We have safeguards in place, I have incredible nephews and an almost niece. Bridget has a village. We have a small town that loves and adores her. But they do not take care of her on a daily basis. No one knows the IEP process, the healthcare process, the therapies, the need to photograph every freaking thing to help Bridget recall her day. They do not know the 14 doctors we coordinate. No one understands how much time, effort and work is involved to make Bridget succeed.

She is succeeding. That is not a Pollyanna outlook. It is the truth. Today she took off her PJs (including diaper) and dressed herself for school.

She independently un- and redressed herself.

That is a huge thing. I am unsure if anyone gets that. But it is huge.

It was a sign that the hours of therapy are paying off but that they also need to continue. It means we have to stop taking the easy way out and helping her when in truth she can do it. It’s one step closer to independence.

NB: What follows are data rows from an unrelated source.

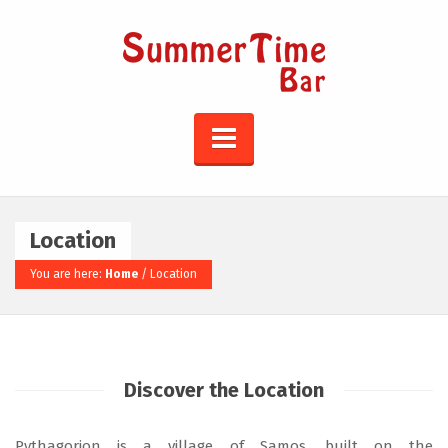
Location
You are here:
Home
/
Location
Discover the Location
Pythagorion is a village of Samos, built on the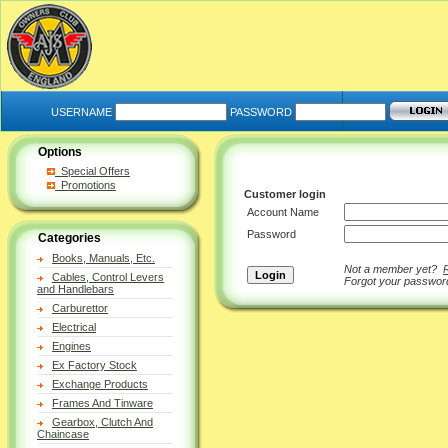
USERNAME
PASSWORD
Options
Special Offers
Promotions
Customer login
Account Name
Password
Categories
Books, Manuals, Etc.
Not a member yet?
Cables, Control Levers
Forgot your passwo
and Handlebars
Carburettor
Electrical
Engines
Ex Factory Stock
Exchange Products
Frames And Tinware
Gearbox, Clutch And
Chaincase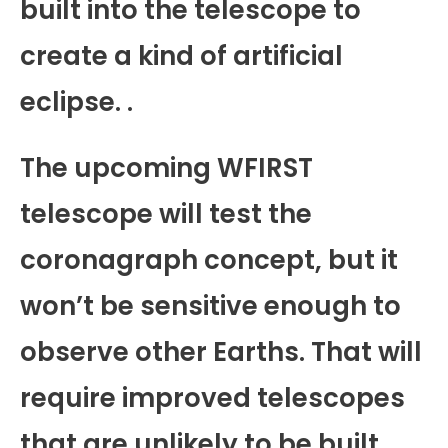
built into the telescope to
create a kind of artificial
eclipse. .
The upcoming WFIRST
telescope will test the
coronagraph concept, but it
won’t be sensitive enough to
observe other Earths. That will
require improved telescopes
that are unlikely to be built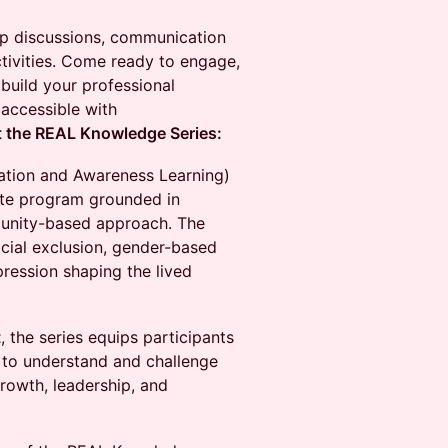
oup discussions, communication
activities. Come ready to engage,
 build your professional
 accessible with
 the REAL Knowledge Series:
ation and Awareness Learning)
cate program grounded in
munity-based approach. The
ocial exclusion, gender-based
pression shaping the lived
t
, the series equips participants
s to understand and challenge
growth, leadership, and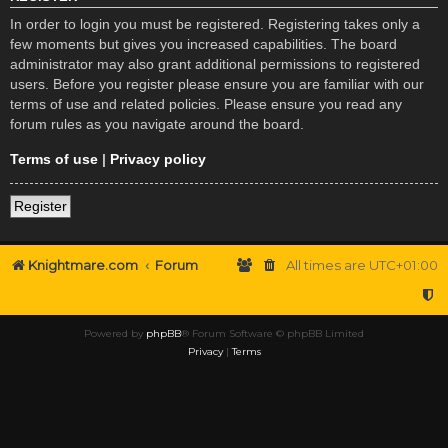
In order to login you must be registered. Registering takes only a
few moments but gives you increased capabilities. The board
administrator may also grant additional permissions to registered
users. Before you register please ensure you are familiar with our
terms of use and related policies. Please ensure you read any
forum rules as you navigate around the board.
Terms of use
|
Privacy policy
Register
Knightmare.com
Forum
All times are
UTC+01:00
Powered by
phpBB
® Forum Software © phpBB Limited
Privacy
|
Terms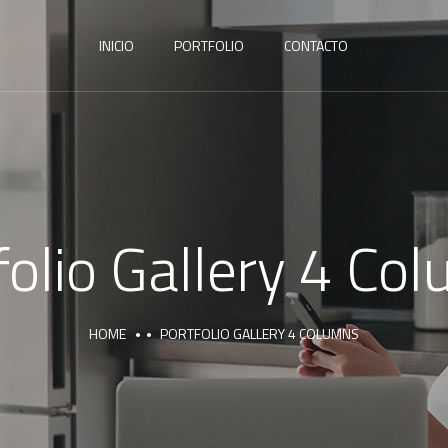
INICIO
PORTFOLIO
CONTACTO
folio Gallery 4 Co
HOME
PORTFOLIO GALLERY 4 COLUMNS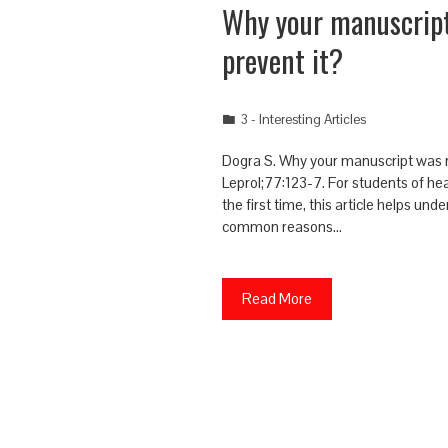
Why your manuscript
prevent it?
3 - Interesting Articles
Dogra S. Why your manuscript was r
Leprol;77:123-7. For students of hea
the first time, this article helps un
common reasons…
Read More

I’m afraid of the time when I cannot care for Bridget. I feel guilty that her sister will have to be responsible for Bridget’s care when I am unable. I fear if I do not make Bridget as independent as possible she will be a burden and not a joy to those who love her.

I want Bridget to be the best she can be, I want the same for her sister. Yet I never worry about Abby being awesome and finding her place in this world.  I do for Bridget. I worry that she will not find her place, that she will be seen as different, that she will be “weird” and not a part of her community.

I feel guilty for all of those thoughts. Because I feel guilt I push her harder to be independent, to not show the signs of her disabilities (while I battle the guilt that I am not accepting her as she is), I strive to make her a member of her community.

I worry if I am not here, will there be someone who wants to take my place as her advocate?  

I know Bridget will rock her world, I just hope the world will allow her to set the beat.